Elegance is learned, my friend. Elegance is learned, oh yeah. Elegance is leaaaaaaarrrrrnnnnned! Oh sorry, I didn’t realize you were all here. So what in the holiest of all hells was up with Kelly Bensimon on last nights Real Housewives of New York City? All the editing in the free world couldn’t have made her look any crazier. It could have only gotten worse if they had, literally, drawn a cartoon mouth over Kelly’s mouth and then just had the voice of Sam Kinison start spewing out the raunchiest of words and phrases.
First off, is it just me or has this entire season of Real Housewives of New York City barely taken place in New York City? I feel like the beginning was shot in the Hamptons and then there were 2 episodes in NYC, and then the remainder has been in the Virgin Islands. And don’t people call it “the” Virgin Islands? Everyone but Ramona does. She just calls it “Virgin Islands.” She says things like, “I love being in Virgin Islands.” Eh, what the hell do I know? I say things like, “pizzer” instead of “pizza.” I’m awesome like that.
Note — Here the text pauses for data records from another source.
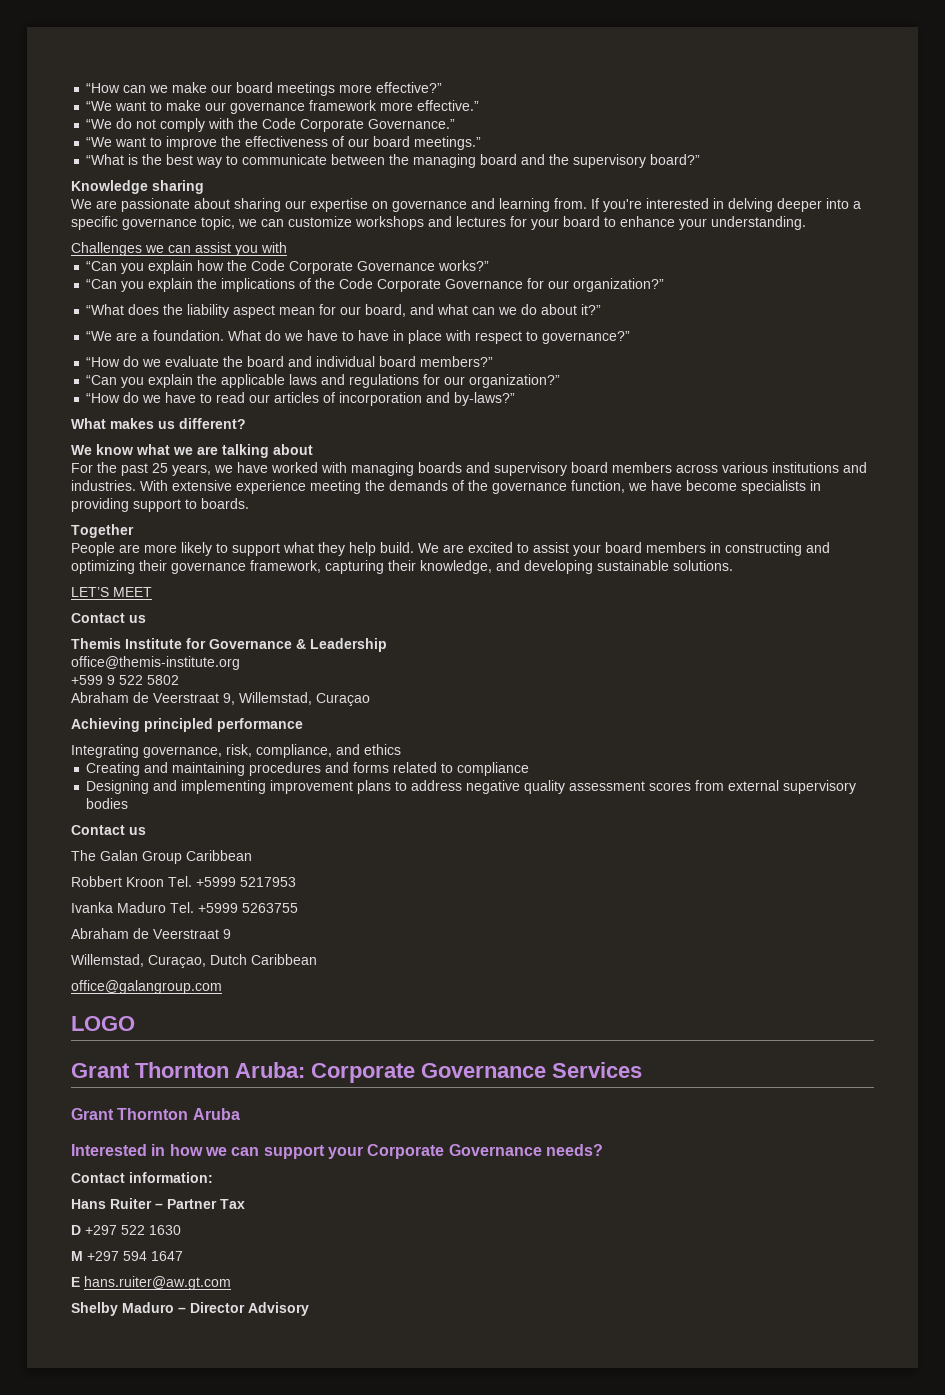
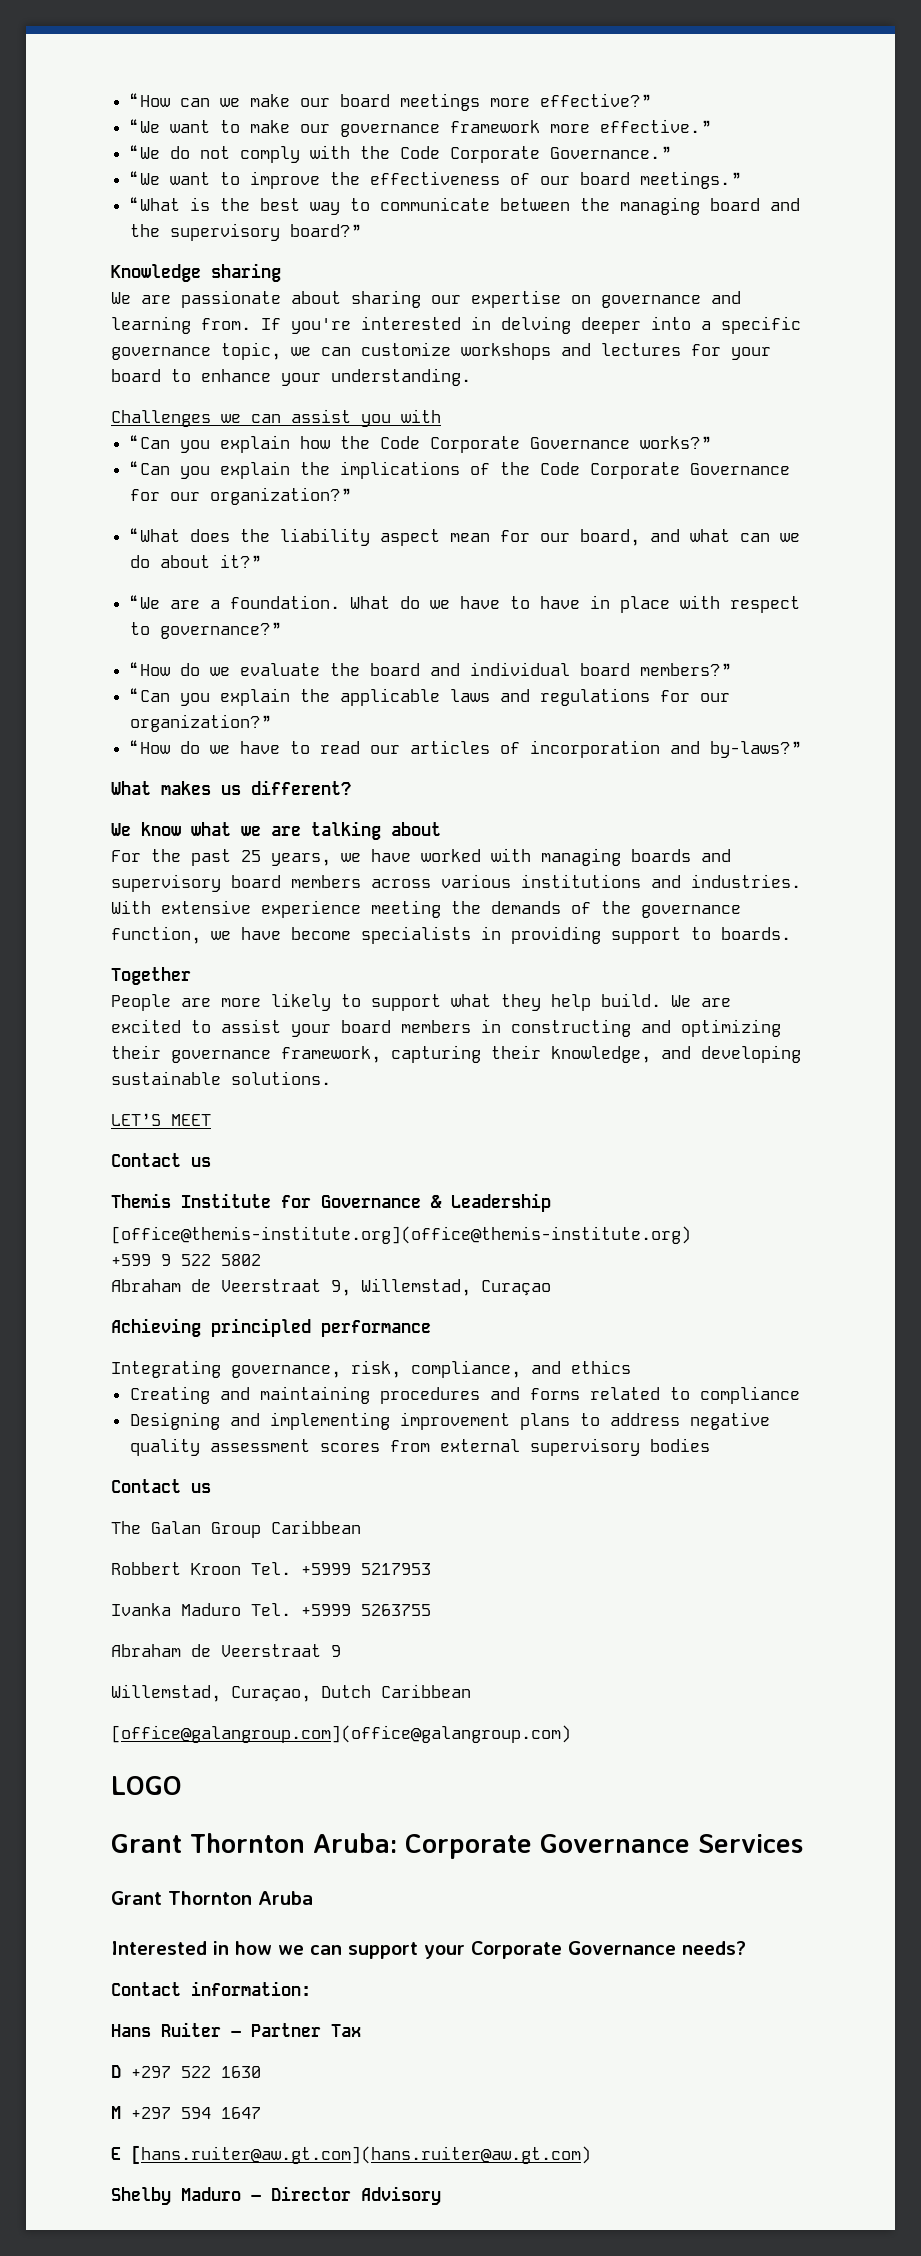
[71,656,240,670] office@themis-institute.org -> [111,1226,691,1244] [office@themis-institute.org](office@themis-institute.org)
[71,980,222,994] office@galangroup.com -> [111,1725,571,1743] [office@galangroup.com](office@galangroup.com)
[84,1276,231,1290] hans.ruiter@aw.gt.com -> [131,2145,591,2164] [hans.ruiter@aw.gt.com](hans.ruiter@aw.gt.com)

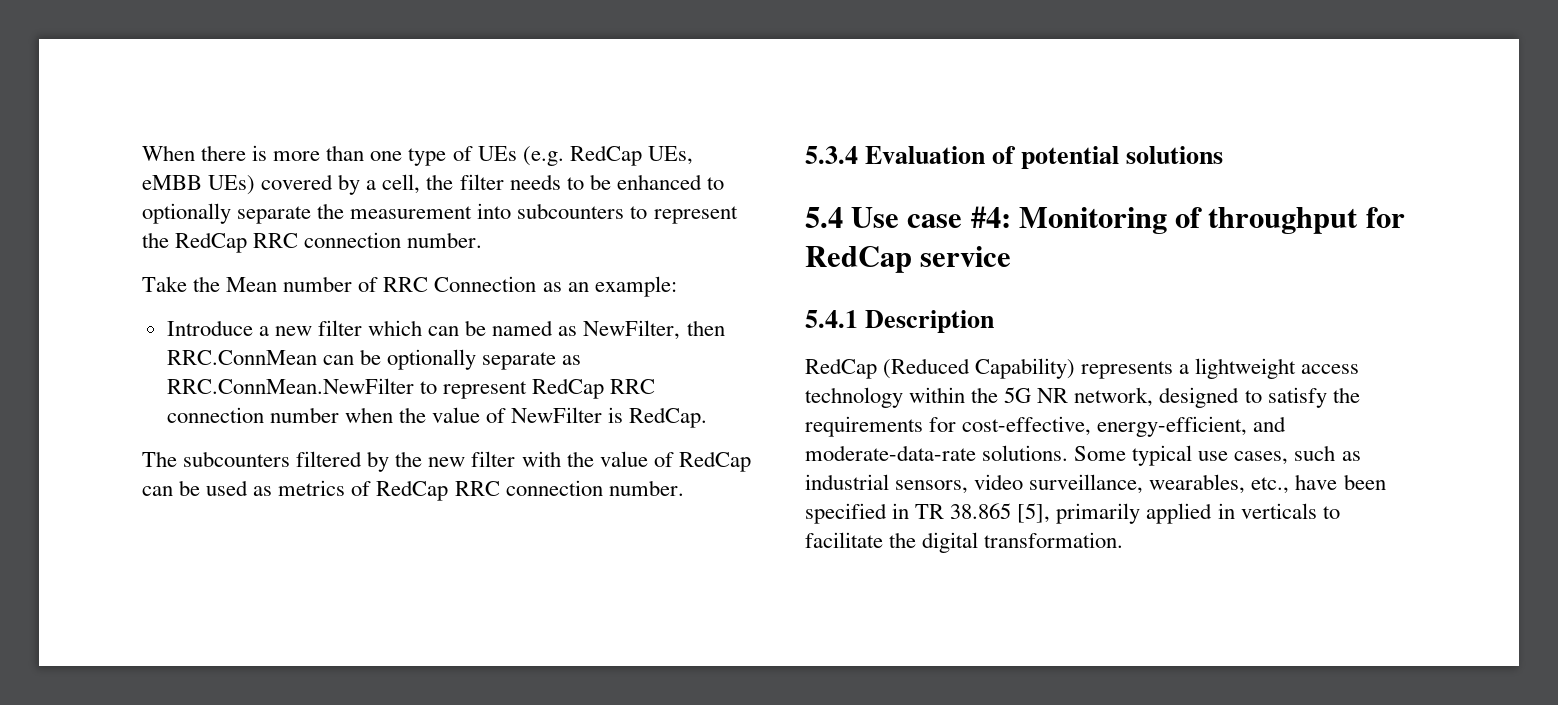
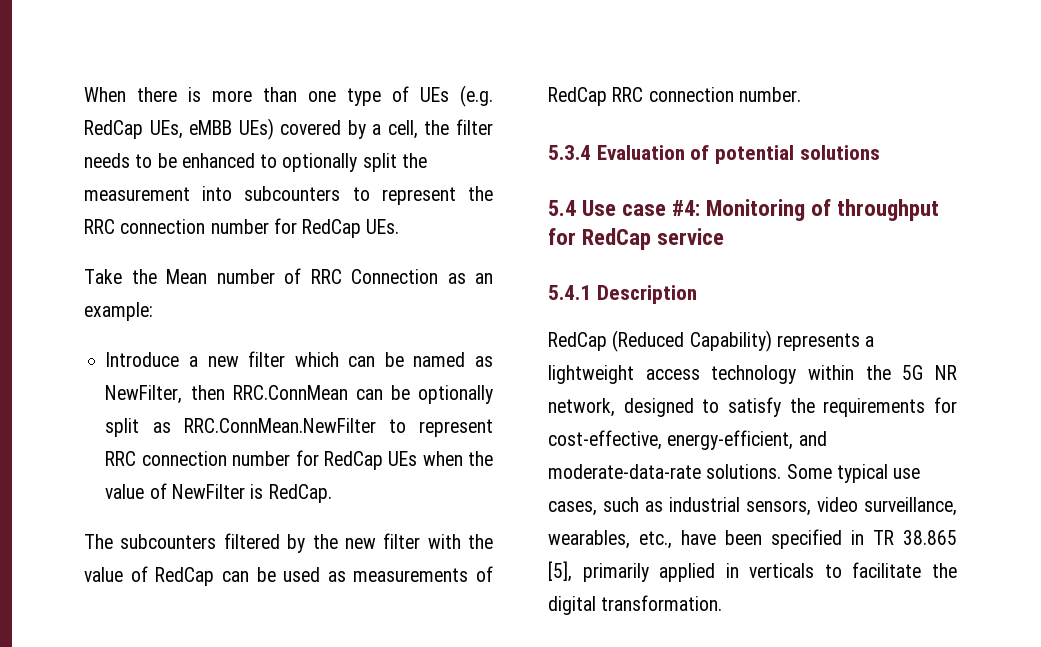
[237,206,312,224] separate -> [362,153,397,172] split
[175,232,483,253] RedCap RRC connection number. -> [84,218,400,238] RRC connection number for RedCap UEs.
[482,352,557,370] separate -> [105,418,140,437] split
[531,378,656,399] [166,407,339,423] RedCap RRC connection number -> [105,450,418,470] RRC connection number for RedCap UEs
[278,480,346,496] metrics -> [353,568,469,582] measurements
Back to the task in hand. Kelly Bensimon is legit (allegedly) crazy. She made no sense the entire episode. From saying that Alex looked like a vampire and was channeling the devil, to relentlessly saying that she didn’t think Bethenny was a real chef because Kelly knows some chefs and they don’t know her. Yup simple math, my friends. Simple math, oh yeah. Simple maaaaaaaatttth. Sorry.
Things took a bit of a sharp right onto Crazy-Train Avenue, when Kelly told everyone that she thinks that Bethenny is trying to kill her. What?! If Bethenny really was trying to kill Kelly she could have easily just taken a sh*t in her food that she prepared for everyone and called it a day. Oh that’s the other thing. Kelly said that she didn’t like Bethenny’s food, but that she made an amazing salad. She then said, “She makes amazing salads. She could be like Paul Newman.” Right. Because everyone know that if it’s one thing that Paul Newman is known for it’s his salads.
When Kelly wasn’t telling people to zip it, taking the most creepy pictures of Alex and crew on the beach, talking about jelly beans and lollipops, and producing fake tears about being torn up in the press, she was leaving the terrace they were all sitting on having dinner and then coming back 2 seconds later. This is when Bethenny screamed at her to “go to sleep then, go to sleep!” Seriously, I want that as my alarm clock when I hit “snooze” in the morning. I want to hear Bethenny’s voice yelling at me to “go to sleep!”
In the end all the women, including crazy train Sonia, are convinced that Kelly has a chemical imbalance and decide that they are picking on someone who is, literally, crazy. They decide to defuse the situation for now so that everyone can be calm and happy and enjoy their toxic night.
So what do you guys think? Is Kelly hamming it up for cameras or do you think she actually is nuts?